A symbolic analysis of culture might produce more useful maps for navigating this strain of American politics, and it certainly reveals more than the quantitative approach taken by poll-obsessed news networks that treat elections like horse-races. As symbolism displaces more direct citizen engagement with matters of government, the assumptions of political journalism become less reflective of actual political processes and opinion formation in American life. 

The growing wedge between mainstream news and parts of the American public stems from these divergent epistemologies. Traditional journalism functions as a gatekeeper, filtering the non-factual out of public discourse. The growing part of the American public who engage with politics though symbolic narratives see this realist epistemology as censorship and oppression. News perpetuates a fiction that numbers are an accurate representation of reality. Journalists, true to their professional training, dismiss counterfactual political thoughts with a myopic literalism.

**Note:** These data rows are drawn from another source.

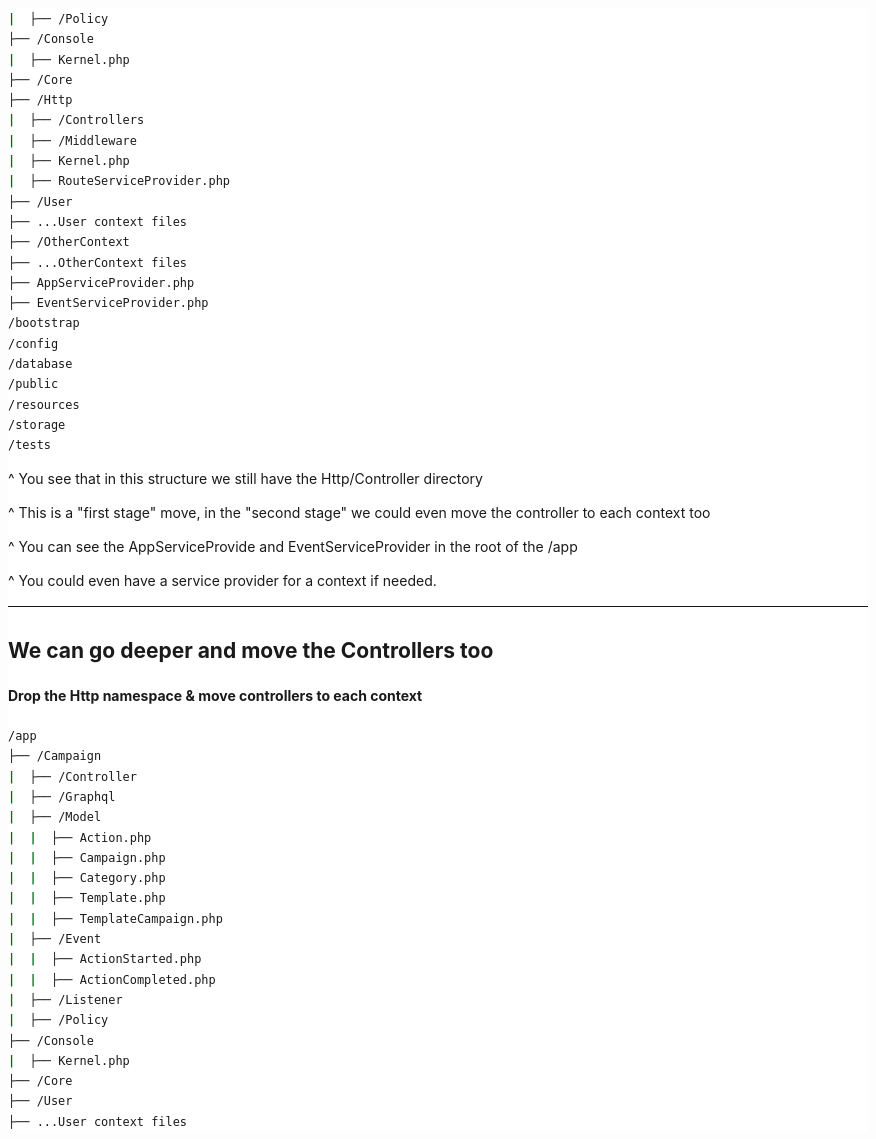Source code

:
 ```bash
|  ├── /Policy
├── /Console
|  ├── Kernel.php
├── /Core
├── /Http
|  ├── /Controllers
|  ├── /Middleware
|  ├── Kernel.php
|  ├── RouteServiceProvider.php
├── /User
├── ...User context files
├── /OtherContext
├── ...OtherContext files
├── AppServiceProvider.php
├── EventServiceProvider.php
/bootstrap
/config
/database
/public
/resources
/storage
/tests
``` 

^
You see that in this structure we still have the Http/Controller directory

^
This is a "first stage" move, in the "second stage" we could even move the controller to each context too

^
You can see the AppServiceProvide and EventServiceProvider in the root of the /app

^
You could even have a service provider for a context if needed.

--- 

## We can go deeper and move the Controllers too 

#### Drop the Http namespace & move controllers to each context

```bash
/app
├── /Campaign
|  ├── /Controller
|  ├── /Graphql
|  ├── /Model
|  |  ├── Action.php
|  |  ├── Campaign.php
|  |  ├── Category.php
|  |  ├── Template.php
|  |  ├── TemplateCampaign.php
|  ├── /Event
|  |  ├── ActionStarted.php
|  |  ├── ActionCompleted.php
|  ├── /Listener
|  ├── /Policy
├── /Console
|  ├── Kernel.php
├── /Core
├── /User
├── ...User context files
```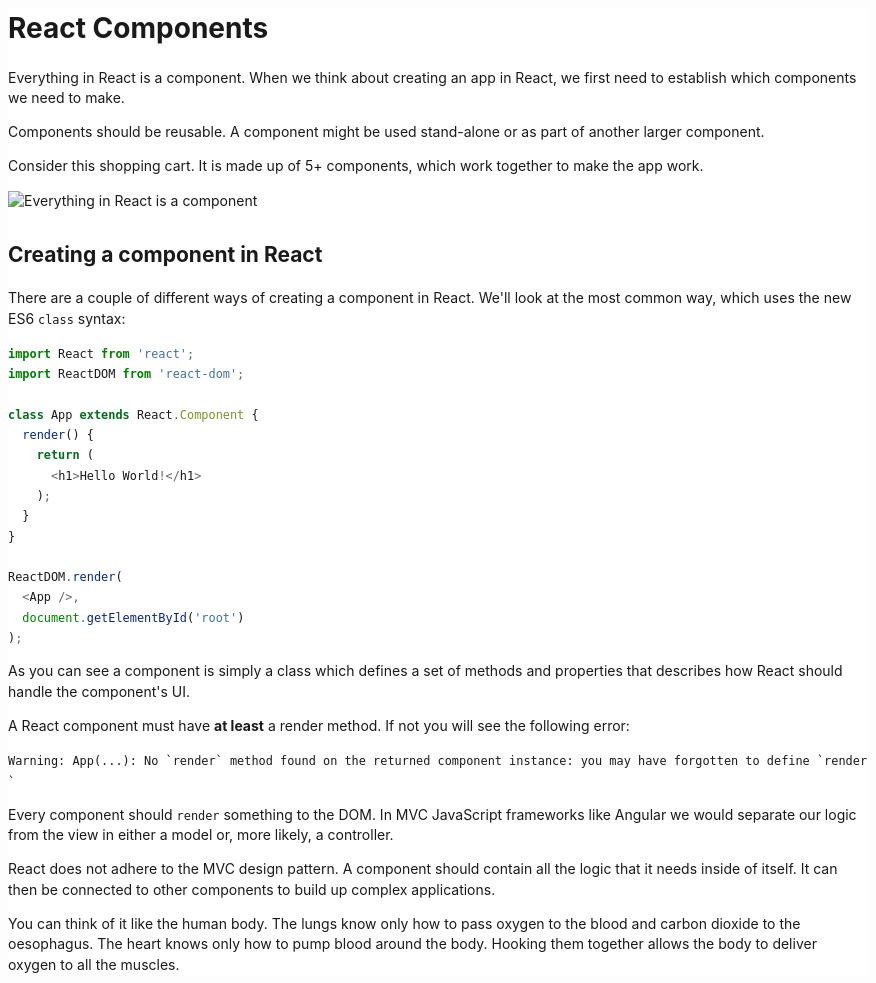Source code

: # React Components

Everything in React is a component. When we think about creating an app in React, we first need to establish which components we need to make.

Components should be reusable. A component might be used stand-alone or as part of another larger component.

Consider this shopping cart. It is made up of 5+ components, which work together to make the app work.

![Everything in React is a component](https://s3-us-west-2.amazonaws.com/techdojo-web/blog/react+table+2.png)

## Creating a component in React

There are a couple of different ways of creating a component in React. We'll look at the most common way, which uses the new ES6 `class` syntax:

```js
import React from 'react';
import ReactDOM from 'react-dom';

class App extends React.Component {
  render() {
    return (
      <h1>Hello World!</h1>
    );
  }
}

ReactDOM.render(
  <App />,
  document.getElementById('root')
);
```

As you can see a component is simply a class which defines a set of methods and properties that describes how React should handle the component's UI.

A React component must have **at least** a render method. If not you will see the following error:

```
Warning: App(...): No `render` method found on the returned component instance: you may have forgotten to define `render`
```

Every component should `render` something to the DOM. In MVC JavaScript frameworks like Angular we would separate our logic from the view in either a model or, more likely, a controller.

React does not adhere to the MVC design pattern. A component should contain all the logic that it needs inside of itself. It can then be connected to other components to build up complex applications.

You can think of it like the human body. The lungs know only how to pass oxygen to the blood and carbon dioxide to the oesophagus. The heart knows only how to pump blood around the body. Hooking them together allows the body to deliver oxygen to all the muscles.
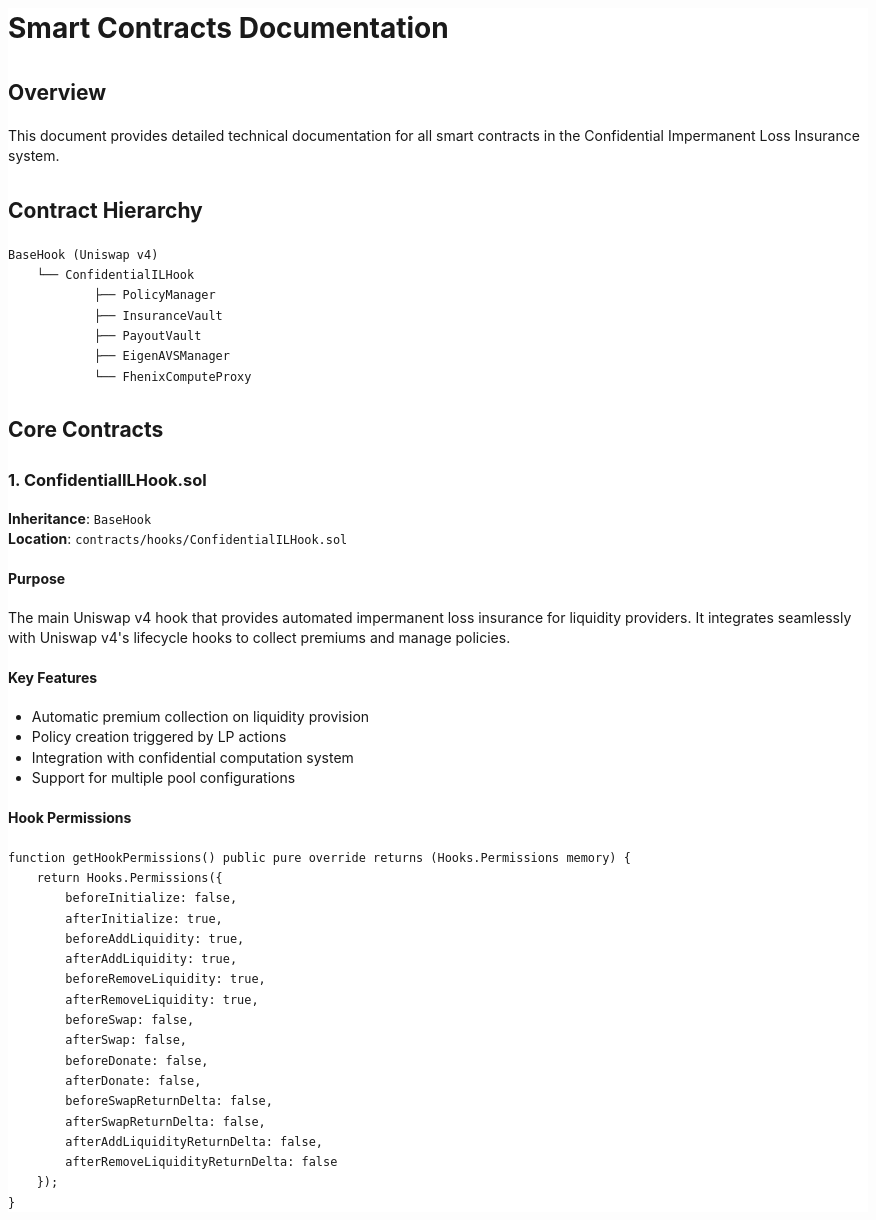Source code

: # Smart Contracts Documentation

## Overview

This document provides detailed technical documentation for all smart contracts in the Confidential Impermanent Loss Insurance system.

## Contract Hierarchy

```
BaseHook (Uniswap v4)
    └── ConfidentialILHook
            ├── PolicyManager
            ├── InsuranceVault
            ├── PayoutVault
            ├── EigenAVSManager
            └── FhenixComputeProxy
```

## Core Contracts

### 1. ConfidentialILHook.sol

**Inheritance**: `BaseHook`  
**Location**: `contracts/hooks/ConfidentialILHook.sol`

#### Purpose

The main Uniswap v4 hook that provides automated impermanent loss insurance for liquidity providers. It integrates seamlessly with Uniswap v4's lifecycle hooks to collect premiums and manage policies.

#### Key Features

- Automatic premium collection on liquidity provision
- Policy creation triggered by LP actions
- Integration with confidential computation system
- Support for multiple pool configurations

#### Hook Permissions

```solidity
function getHookPermissions() public pure override returns (Hooks.Permissions memory) {
    return Hooks.Permissions({
        beforeInitialize: false,
        afterInitialize: true,
        beforeAddLiquidity: true,
        afterAddLiquidity: true,
        beforeRemoveLiquidity: true,
        afterRemoveLiquidity: true,
        beforeSwap: false,
        afterSwap: false,
        beforeDonate: false,
        afterDonate: false,
        beforeSwapReturnDelta: false,
        afterSwapReturnDelta: false,
        afterAddLiquidityReturnDelta: false,
        afterRemoveLiquidityReturnDelta: false
    });
}
```

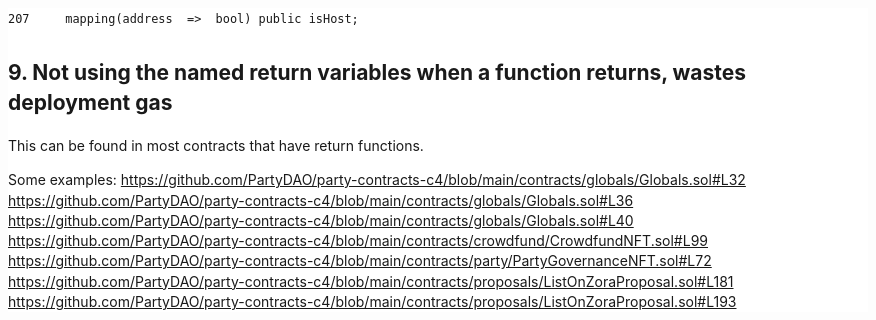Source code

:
 ```
207		mapping(address  =>  bool) public isHost;
```

## 9. Not using the named return variables when a function returns, wastes deployment gas

This can be found in most contracts that have return functions.

Some examples:
https://github.com/PartyDAO/party-contracts-c4/blob/main/contracts/globals/Globals.sol#L32
https://github.com/PartyDAO/party-contracts-c4/blob/main/contracts/globals/Globals.sol#L36
https://github.com/PartyDAO/party-contracts-c4/blob/main/contracts/globals/Globals.sol#L40
https://github.com/PartyDAO/party-contracts-c4/blob/main/contracts/crowdfund/CrowdfundNFT.sol#L99
https://github.com/PartyDAO/party-contracts-c4/blob/main/contracts/party/PartyGovernanceNFT.sol#L72
https://github.com/PartyDAO/party-contracts-c4/blob/main/contracts/proposals/ListOnZoraProposal.sol#L181
https://github.com/PartyDAO/party-contracts-c4/blob/main/contracts/proposals/ListOnZoraProposal.sol#L193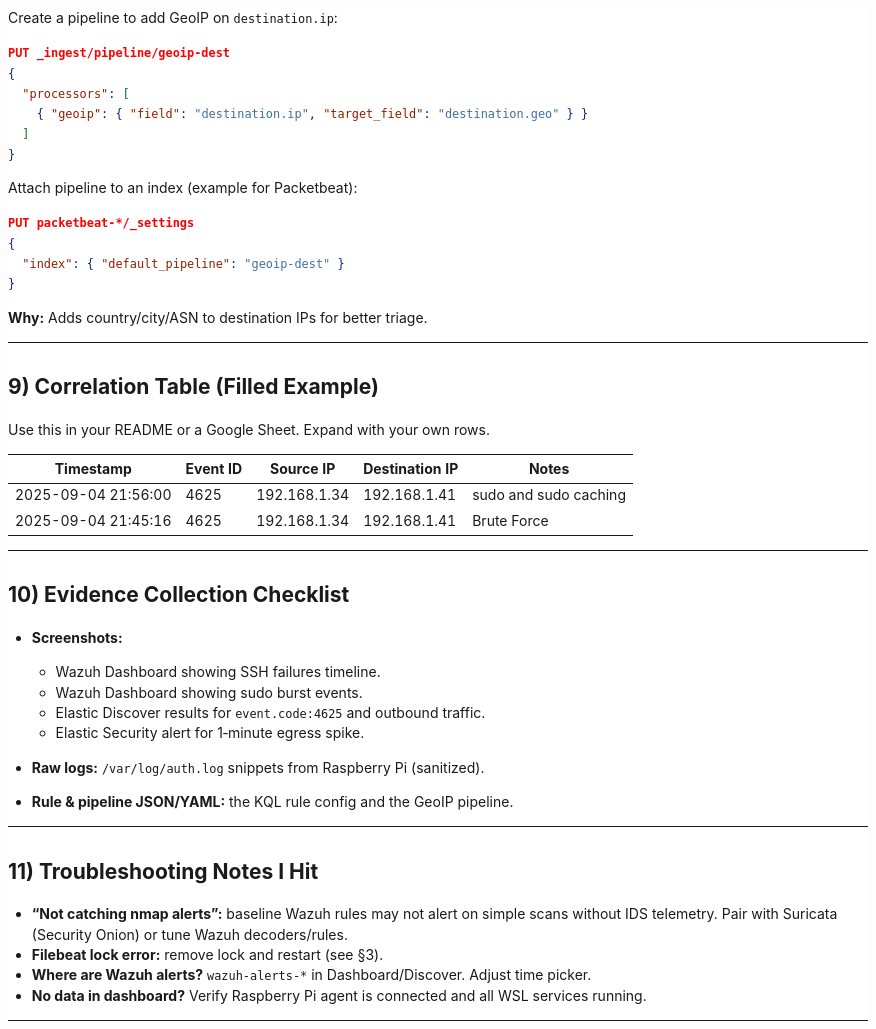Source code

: Create a pipeline to add GeoIP on `destination.ip`:

```json
PUT _ingest/pipeline/geoip-dest
{
  "processors": [
    { "geoip": { "field": "destination.ip", "target_field": "destination.geo" } }
  ]
}
```

Attach pipeline to an index (example for Packetbeat):

```json
PUT packetbeat-*/_settings
{
  "index": { "default_pipeline": "geoip-dest" }
}
```

**Why:** Adds country/city/ASN to destination IPs for better triage.

---

## 9) Correlation Table (Filled Example)

Use this in your README or a Google Sheet. Expand with your own rows.

| Timestamp           | Event ID | Source IP    | Destination IP | Notes                 |
| ------------------- | -------- | ------------ | -------------- | --------------------- |
| 2025-09-04 21:56:00 | 4625     | 192.168.1.34 | 192.168.1.41   | sudo and sudo caching |
| 2025-09-04 21:45:16 | 4625     | 192.168.1.34 | 192.168.1.41   | Brute Force           |

---

## 10) Evidence Collection Checklist

* **Screenshots:**

  * Wazuh Dashboard showing SSH failures timeline.
  * Wazuh Dashboard showing sudo burst events.
  * Elastic Discover results for `event.code:4625` and outbound traffic.
  * Elastic Security alert for 1‑minute egress spike.
* **Raw logs:** `/var/log/auth.log` snippets from Raspberry Pi (sanitized).
* **Rule & pipeline JSON/YAML:** the KQL rule config and the GeoIP pipeline.

---

## 11) Troubleshooting Notes I Hit

* **“Not catching nmap alerts”:** baseline Wazuh rules may not alert on simple scans without IDS telemetry. Pair with Suricata (Security Onion) or tune Wazuh decoders/rules.
* **Filebeat lock error:** remove lock and restart (see §3).
* **Where are Wazuh alerts?** `wazuh-alerts-*` in Dashboard/Discover. Adjust time picker.
* **No data in dashboard?** Verify Raspberry Pi agent is connected and all WSL services running.

---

But the political class only shoots itself in the foot when it dismisses symbolic discourse. New York Times columnist, David Brooks, argues that “personal contact” is the way to “[reduce] the social chasm between the members of the epistemic regime and those who feel so alienated from it.” Journalists may not be able to personally reach out to the alienated, but newsrooms can certainly pay greater attention to the symbolic dimensions of political culture and better understand the reality buried in the myths that shape the “paranoid style” of American politics. 

Symbols have and will always play a role in political movements. Just look at the flags arrayed during the Capitol riots. It is uncertain, however, if 21st century journalism can develop analysis that both maintains fact-based discourse and productively accounts for the emerging centrality of symbols in political life. But a wholesale shift to symbolic public discourse threatens to unmoor democratic participation from meaningful self-governance.